Extracted text »

※ ※ ※

# Blue background, white text



## uly (Apr 27, 2003)

I just got a new computer that comes with Word XP. There's an option in Tools/Options/General where you can set the display to "Blue background, white text". But on my old computer, with the same version of Word XP, the option was "Black background, white text", which I used to use. How can I change the Blue background to Black?

TIA


----------



## yustr (Sep 27, 2004)

Piece of Cake....

When you open a new doc, go to Format>Background and then pick black from the matrix of colors. The sheet will turn black and the text will automatically be switched to white.

I'm pretty sure you can then save this as a template by going to File>Save as> then choosing Document Template .dot in the Save As Type area.


----------



## uly (Apr 27, 2003)

Thanks for the tip, but what I'm looking for is to actually change that option from "Blue background, white text" to "Black background, white text". I don't want to change the actual document, just how it's displayed. As I mentioned, I've seen the "Black..." option before, so I know it can be done. I just don't know how to get there.


----------



## Glaswegian (Sep 16, 2005)

※ ※ ※

Provided information »
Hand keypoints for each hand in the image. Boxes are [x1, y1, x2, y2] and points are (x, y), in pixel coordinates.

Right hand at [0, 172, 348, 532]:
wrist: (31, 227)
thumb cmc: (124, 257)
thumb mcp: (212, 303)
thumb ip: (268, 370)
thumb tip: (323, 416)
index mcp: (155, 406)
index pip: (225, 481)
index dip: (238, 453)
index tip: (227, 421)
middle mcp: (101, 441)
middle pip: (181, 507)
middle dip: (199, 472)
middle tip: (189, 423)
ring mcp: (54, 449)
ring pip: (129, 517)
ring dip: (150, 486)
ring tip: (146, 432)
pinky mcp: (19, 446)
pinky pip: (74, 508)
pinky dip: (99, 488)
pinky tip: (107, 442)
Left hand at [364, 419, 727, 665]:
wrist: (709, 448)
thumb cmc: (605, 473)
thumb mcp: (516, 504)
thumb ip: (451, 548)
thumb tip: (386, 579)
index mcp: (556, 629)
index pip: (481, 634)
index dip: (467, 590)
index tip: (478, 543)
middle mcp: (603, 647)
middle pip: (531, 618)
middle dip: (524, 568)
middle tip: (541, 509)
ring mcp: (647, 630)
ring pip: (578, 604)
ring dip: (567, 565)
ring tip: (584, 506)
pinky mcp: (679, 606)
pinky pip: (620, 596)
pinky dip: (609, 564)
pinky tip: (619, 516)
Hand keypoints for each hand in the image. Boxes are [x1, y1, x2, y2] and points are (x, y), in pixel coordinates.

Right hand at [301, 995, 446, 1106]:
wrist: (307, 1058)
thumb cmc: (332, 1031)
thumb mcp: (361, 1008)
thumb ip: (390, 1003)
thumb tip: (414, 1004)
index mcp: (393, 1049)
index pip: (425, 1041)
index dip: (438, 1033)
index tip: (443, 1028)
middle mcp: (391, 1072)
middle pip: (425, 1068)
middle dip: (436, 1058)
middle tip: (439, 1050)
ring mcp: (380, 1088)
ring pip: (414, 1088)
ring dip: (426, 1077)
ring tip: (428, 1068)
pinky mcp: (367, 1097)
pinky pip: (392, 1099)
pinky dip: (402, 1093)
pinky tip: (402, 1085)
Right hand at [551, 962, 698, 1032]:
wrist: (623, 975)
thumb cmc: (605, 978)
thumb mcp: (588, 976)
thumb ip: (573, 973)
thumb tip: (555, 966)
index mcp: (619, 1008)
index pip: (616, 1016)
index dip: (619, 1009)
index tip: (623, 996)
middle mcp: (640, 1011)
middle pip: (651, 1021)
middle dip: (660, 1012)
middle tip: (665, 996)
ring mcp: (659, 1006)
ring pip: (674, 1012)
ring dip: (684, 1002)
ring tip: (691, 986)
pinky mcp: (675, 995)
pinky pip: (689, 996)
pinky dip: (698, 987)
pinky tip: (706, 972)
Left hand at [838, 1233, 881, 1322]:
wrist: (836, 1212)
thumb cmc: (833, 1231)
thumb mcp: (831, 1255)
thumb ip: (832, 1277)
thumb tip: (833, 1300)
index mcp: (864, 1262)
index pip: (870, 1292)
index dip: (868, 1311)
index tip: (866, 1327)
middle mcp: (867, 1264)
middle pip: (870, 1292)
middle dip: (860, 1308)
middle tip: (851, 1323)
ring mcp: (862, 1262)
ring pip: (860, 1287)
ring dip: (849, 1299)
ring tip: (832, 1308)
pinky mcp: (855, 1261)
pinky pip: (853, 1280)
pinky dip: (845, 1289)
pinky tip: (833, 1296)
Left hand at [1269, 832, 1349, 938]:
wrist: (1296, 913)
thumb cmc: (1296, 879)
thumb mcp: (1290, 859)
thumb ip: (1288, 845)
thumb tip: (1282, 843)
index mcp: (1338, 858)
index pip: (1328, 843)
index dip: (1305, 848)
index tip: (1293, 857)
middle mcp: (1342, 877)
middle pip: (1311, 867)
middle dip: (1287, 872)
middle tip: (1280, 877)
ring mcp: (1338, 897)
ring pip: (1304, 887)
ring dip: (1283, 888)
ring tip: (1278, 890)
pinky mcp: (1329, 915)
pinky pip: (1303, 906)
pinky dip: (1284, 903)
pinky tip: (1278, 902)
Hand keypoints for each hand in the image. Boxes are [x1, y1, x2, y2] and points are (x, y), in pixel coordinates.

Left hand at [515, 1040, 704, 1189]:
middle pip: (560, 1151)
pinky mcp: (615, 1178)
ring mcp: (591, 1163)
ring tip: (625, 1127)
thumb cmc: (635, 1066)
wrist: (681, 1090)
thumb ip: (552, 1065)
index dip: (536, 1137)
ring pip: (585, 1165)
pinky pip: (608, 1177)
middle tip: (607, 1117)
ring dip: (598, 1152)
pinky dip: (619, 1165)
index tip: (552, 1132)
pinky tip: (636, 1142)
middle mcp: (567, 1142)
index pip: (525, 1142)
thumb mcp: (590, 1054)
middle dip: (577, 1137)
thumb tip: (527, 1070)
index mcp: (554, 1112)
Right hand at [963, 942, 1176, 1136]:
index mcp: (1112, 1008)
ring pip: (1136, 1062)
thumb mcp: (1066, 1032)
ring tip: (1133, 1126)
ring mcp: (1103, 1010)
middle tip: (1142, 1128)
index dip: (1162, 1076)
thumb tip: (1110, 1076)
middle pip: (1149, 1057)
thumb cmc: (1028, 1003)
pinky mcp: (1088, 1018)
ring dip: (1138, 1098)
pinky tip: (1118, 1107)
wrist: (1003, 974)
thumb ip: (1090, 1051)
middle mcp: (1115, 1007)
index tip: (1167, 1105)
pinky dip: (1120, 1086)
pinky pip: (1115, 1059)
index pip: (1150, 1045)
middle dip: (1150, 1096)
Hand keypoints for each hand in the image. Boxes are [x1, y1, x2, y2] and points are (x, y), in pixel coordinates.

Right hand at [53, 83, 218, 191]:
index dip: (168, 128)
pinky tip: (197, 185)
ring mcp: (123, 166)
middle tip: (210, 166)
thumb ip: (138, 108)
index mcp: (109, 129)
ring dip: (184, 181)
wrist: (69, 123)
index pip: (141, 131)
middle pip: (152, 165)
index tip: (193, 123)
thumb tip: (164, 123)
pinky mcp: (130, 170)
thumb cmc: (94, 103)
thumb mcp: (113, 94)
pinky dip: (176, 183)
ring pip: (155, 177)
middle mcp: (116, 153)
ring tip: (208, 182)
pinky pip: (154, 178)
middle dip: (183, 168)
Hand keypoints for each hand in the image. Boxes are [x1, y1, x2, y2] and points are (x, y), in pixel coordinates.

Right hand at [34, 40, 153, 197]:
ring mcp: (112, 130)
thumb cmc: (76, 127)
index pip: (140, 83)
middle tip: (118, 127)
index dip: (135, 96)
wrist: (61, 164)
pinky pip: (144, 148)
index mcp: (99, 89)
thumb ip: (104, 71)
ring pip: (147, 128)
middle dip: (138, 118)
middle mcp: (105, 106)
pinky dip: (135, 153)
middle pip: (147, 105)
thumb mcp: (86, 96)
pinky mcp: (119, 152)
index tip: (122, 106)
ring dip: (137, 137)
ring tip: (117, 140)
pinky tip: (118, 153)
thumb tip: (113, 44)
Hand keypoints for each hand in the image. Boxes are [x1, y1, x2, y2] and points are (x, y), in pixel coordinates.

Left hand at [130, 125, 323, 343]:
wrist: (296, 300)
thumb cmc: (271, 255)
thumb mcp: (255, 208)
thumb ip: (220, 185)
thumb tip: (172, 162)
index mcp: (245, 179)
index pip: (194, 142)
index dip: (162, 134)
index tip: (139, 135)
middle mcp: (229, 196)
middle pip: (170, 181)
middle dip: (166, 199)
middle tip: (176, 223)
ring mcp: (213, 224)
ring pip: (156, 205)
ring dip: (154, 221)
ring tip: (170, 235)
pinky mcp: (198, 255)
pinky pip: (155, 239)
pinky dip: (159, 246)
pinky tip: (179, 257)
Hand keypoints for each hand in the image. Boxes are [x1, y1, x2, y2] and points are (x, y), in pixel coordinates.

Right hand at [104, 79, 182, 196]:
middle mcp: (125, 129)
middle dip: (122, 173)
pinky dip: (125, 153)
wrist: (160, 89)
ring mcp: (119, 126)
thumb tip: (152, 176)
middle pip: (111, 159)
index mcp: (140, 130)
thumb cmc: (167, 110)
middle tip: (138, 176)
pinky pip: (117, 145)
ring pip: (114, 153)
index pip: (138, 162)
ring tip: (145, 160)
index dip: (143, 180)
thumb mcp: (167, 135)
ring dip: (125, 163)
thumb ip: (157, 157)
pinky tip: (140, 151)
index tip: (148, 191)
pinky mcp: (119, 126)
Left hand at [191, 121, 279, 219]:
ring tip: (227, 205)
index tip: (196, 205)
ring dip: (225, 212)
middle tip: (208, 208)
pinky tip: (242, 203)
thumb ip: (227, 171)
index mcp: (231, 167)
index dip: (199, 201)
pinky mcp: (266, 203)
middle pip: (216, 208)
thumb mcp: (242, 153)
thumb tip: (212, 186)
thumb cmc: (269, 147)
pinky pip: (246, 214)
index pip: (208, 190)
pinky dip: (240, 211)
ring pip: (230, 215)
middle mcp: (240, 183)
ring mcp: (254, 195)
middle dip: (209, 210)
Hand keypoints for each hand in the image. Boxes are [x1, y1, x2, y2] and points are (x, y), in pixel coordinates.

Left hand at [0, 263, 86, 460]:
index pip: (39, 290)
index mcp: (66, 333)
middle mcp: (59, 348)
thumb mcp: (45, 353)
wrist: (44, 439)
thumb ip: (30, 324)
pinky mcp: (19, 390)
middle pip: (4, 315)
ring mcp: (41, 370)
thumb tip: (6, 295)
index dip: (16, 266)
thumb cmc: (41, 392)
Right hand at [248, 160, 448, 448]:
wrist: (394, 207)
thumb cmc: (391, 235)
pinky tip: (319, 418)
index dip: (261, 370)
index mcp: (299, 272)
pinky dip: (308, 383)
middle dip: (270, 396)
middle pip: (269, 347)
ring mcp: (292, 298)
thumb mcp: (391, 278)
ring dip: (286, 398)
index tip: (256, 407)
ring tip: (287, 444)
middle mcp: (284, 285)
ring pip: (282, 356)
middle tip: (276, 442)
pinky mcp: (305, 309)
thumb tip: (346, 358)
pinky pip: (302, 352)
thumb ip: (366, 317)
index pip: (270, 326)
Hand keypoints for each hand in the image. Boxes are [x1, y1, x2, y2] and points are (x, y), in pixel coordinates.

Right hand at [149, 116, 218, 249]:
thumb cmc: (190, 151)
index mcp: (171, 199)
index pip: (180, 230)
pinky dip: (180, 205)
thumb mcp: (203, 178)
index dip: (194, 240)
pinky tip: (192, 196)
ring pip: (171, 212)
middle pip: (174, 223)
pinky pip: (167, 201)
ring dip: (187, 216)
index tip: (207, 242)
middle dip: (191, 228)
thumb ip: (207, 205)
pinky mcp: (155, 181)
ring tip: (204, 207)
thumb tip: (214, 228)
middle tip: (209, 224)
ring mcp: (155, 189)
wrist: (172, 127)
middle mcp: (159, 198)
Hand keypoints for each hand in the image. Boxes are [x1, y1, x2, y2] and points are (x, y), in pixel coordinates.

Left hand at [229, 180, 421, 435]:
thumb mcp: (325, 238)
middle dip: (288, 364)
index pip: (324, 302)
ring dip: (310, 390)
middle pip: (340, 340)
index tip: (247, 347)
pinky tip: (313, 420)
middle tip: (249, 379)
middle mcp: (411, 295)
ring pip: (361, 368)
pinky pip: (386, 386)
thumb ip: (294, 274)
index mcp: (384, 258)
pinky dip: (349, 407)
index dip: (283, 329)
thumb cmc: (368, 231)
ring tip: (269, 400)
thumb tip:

※ ※ ※

Required action » Print the passage of the Word display thread between "I just got a" and "background to Black?", inclusive.

Result of the task »
I just got a new computer that comes with Word XP. There's an option in Tools/Options/General where you can set the display to "Blue background, white text". But on my old computer, with the same version of Word XP, the option was "Black background, white text", which I used to use. How can I change the Blue background to Black?